Plus que de trancher sur le fond, il me paraît important de rappeler que cet affrontement dont Bouvet fut l'un des généraux est né à l'âge des médias numériques et des réseaux sociaux. Ce dispositif n'a évidemment pas à lui seul façonné les termes du débat, mais on peut penser que la haine et la volonté d'abattre l'autre, généralement métaphoriquement mais parfois physiquement, ont éloigné encore un peu les armées de militants en ligne retranchés derrière leurs comptes Facebook ou Twitter du commun des mortels, plus indifférents que polarisés sur ces sujets par ailleurs fondamentaux dans la France d'aujourd'hui.

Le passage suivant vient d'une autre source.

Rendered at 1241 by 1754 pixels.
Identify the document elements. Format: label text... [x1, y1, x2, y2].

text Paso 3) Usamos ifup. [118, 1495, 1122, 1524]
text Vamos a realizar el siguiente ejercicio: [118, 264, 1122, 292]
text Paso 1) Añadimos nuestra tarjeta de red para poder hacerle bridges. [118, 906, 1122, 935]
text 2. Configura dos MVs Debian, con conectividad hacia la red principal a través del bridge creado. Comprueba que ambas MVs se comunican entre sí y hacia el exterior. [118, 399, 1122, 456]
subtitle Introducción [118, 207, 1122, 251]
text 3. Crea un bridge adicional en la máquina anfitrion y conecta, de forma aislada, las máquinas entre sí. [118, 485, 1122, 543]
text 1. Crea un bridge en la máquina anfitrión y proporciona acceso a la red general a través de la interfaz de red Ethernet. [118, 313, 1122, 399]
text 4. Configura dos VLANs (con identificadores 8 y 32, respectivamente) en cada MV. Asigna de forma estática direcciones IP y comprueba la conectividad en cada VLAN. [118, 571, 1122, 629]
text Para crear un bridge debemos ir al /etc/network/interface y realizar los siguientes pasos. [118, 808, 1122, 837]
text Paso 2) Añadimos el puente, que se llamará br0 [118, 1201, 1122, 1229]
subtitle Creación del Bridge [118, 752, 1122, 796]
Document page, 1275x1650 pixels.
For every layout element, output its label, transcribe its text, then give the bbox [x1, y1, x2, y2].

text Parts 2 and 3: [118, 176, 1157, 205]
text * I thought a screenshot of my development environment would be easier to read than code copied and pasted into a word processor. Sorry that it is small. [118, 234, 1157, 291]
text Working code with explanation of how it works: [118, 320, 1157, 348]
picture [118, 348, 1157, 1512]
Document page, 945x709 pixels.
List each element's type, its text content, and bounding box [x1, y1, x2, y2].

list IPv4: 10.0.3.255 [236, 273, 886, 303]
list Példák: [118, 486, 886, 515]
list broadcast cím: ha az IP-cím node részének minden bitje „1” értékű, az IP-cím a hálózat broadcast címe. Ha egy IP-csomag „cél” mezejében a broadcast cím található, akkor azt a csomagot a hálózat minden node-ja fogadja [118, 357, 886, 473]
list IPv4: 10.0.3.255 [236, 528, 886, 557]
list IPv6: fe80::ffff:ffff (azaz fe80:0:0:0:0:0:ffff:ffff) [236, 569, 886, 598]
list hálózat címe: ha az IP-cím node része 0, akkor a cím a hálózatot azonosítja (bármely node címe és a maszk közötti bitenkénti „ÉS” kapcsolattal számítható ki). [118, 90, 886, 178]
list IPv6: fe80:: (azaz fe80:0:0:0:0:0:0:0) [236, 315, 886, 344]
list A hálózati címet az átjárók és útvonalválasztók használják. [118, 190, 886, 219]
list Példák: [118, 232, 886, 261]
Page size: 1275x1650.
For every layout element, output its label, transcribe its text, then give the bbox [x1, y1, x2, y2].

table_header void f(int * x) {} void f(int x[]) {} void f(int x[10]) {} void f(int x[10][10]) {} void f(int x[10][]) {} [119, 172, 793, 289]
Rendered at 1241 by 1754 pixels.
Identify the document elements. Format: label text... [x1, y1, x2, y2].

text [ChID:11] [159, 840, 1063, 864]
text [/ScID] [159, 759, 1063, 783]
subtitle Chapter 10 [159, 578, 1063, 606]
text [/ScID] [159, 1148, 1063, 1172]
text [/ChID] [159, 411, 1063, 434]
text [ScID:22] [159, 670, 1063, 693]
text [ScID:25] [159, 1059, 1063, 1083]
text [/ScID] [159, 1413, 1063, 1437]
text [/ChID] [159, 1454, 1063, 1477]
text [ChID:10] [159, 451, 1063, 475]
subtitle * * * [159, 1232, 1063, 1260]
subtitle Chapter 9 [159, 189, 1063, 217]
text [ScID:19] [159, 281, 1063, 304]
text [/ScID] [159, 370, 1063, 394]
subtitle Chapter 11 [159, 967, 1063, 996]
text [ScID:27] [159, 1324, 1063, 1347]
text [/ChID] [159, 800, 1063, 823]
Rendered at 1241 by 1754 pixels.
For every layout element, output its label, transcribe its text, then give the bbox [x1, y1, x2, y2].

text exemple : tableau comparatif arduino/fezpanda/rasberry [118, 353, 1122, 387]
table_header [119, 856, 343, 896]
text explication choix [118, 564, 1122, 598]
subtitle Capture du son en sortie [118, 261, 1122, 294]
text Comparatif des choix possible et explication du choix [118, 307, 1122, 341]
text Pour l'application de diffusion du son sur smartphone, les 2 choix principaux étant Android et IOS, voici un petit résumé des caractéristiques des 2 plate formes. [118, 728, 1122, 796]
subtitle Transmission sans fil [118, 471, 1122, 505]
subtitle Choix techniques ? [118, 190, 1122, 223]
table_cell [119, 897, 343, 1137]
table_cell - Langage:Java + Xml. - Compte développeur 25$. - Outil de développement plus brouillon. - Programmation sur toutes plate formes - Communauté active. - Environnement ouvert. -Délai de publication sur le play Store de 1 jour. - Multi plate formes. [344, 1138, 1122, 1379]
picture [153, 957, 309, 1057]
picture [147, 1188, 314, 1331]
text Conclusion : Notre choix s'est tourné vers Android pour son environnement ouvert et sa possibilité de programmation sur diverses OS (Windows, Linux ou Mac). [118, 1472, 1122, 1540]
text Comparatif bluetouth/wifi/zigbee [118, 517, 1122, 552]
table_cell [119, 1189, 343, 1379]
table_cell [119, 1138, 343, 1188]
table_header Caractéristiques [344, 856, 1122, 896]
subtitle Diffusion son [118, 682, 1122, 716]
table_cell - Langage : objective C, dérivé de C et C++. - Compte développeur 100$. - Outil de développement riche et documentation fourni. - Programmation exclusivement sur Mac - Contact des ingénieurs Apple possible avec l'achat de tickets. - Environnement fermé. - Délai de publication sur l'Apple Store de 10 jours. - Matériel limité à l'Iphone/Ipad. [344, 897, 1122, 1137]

Entre les menaces, les invectives personnelles, les insultes, les raids qui s'abattaient sur des protagonistes de cette guerre sans merci, sans pitié et souvent sans la moindre considération pour les êtres humains qui se trouvaient tour à tour victimes ou bourreaux en fonction de la cible du jour sur Twitter, le débat et la confrontation de points de vue opposés au sein d'une même rédaction étaient devenus en quelques années des objectifs illusoires, et d'ailleurs plus personne ne souhaitait débattre, surtout après les attentats de 2015. Chaque média, parti, think tank, maison d'édition dut se positionner et ne s'adresser qu'aux animateurs d'un seul de ces deux courants désormais irréconciliables, de manière parfois caricaturale, excluant de fait toute possibilité d'intégrer la nuance pour des raisons autant idéologiques que commerciales (il faut une lisibilité forte sur ces enjeux pour exister dans le débat public).

Pour avoir assisté à cette lente dérive entre deux blocs se renvoyant l'un à l'autre agressivité, malveillance et volonté d'anéantir l'adversaire, et même si la maladie dégénérative qui a emporté Laurent Bouvet à 53 ans n'a pas de lien avec ses activités d'intellectuel public, je ne peux m'empêcher de voir dans cette disparition prématurée comme une allégorie de l'ambiance affreusement toxique qui, plus que son contenu, a fini par définir le débat intellectuel en ligne des dernières années, inspirant souvent la peur et le rejet à celles et ceux qui étaient pris dans l'engrenage.

Je garde de Laurent Bouvet le souvenir d'une personne amicale et pleine d'humour dans la vraie vie, éloignée du personnage public redouté qui le résumait pour une partie de l'opinion et de ses adversaires.